With the partial exception of ASEAN, there is not much in the way of wider political vision in Asia. Japan still wants to avoid thinking about politics, whether domestic or international. China seems to want to re-invent the classical regional politics of suzerain and vassal. Most of southeast Asia is run by narrowly based elites in pursuit of their own vested interests. The west may have lost some of its steam, but it is still the only source of political vision, whether it be the EU's project to invent a new political form which transcends the Westphalian state-system, or the (somewhat dented) trans-Atlantic vision of a liberal world order.

The belief in progress and competition, not to mention the making of a wider Westernistic world, ensures that the west is keen to see Asians recover their economic prowess. But the west knows from its own travails that capitalism requires intense competition; as Asians move up the ladder of development, many of their companies will-and should-fail. Modern economies require more empowered women, but this challenges supposedly distinctive Asian family and social values. Empowering more middle class individuals inevitably-yes, inevitably-leads to greater political pluralism, which in turn generates the demand for wider participation in government. An information economy requires no less. If there is one conclusion from the crisis in east Asia, it is that east Asian societies cannot enjoy future economic success unless they become more open, more plural, more democratic: in short, more Westernistic.

The prospects of east Asians rising to these challenges are good.

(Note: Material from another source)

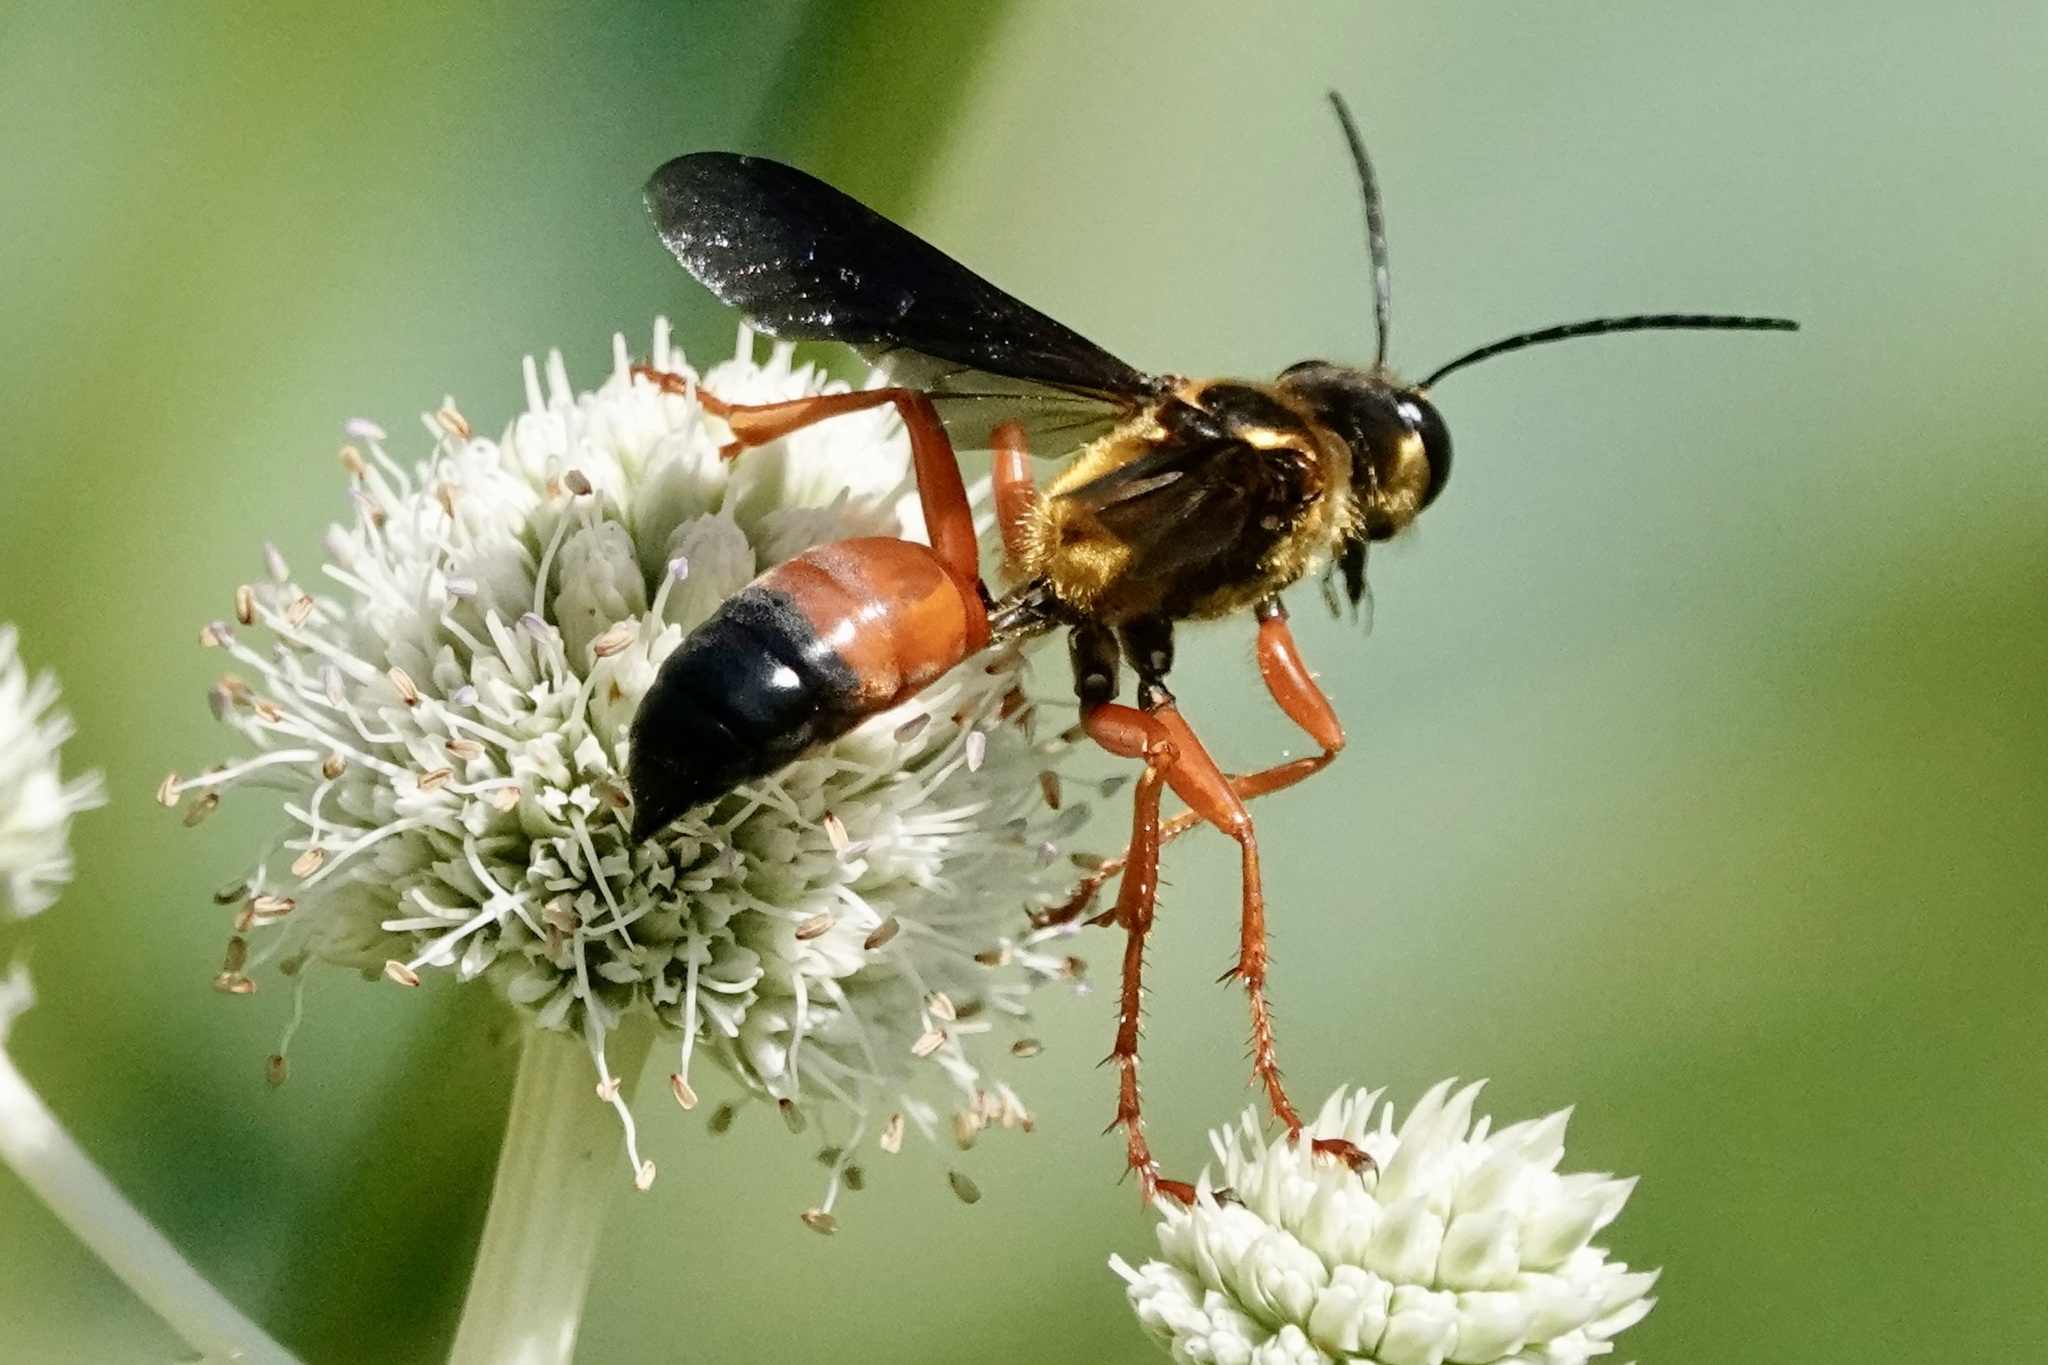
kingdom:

After all, these states destroyed old illusions in the developing world that modernisation did not need capitalism. China's capitalist revolution was crucial to the defeat of communism. But as the history of the old west shows, past successes are no guarantee of future ones. The logic of western ideas is posing difficult questions for east Asians, as it does for the old west. But without a more Westernistic Asia, Asians will lose their chance of playing a big role in the process of remaking the west. The old west is open to co-operation, competition and debate. Asians will not have a strong voice in these debates if their economies fail and if they pretend that they stand outside the flow of Westernistic ideas.

Some states and peoples will fail to meet the challenges. Having successfully grasped so many of the empowering ideas generated by the west, east Asians have an excellent chance of not being among those losers. But to maximise that chance, they must deepen their commitment to adaptation and openness. If they fail to do so, the cost to themselves, the west, and the progress of human history will be high.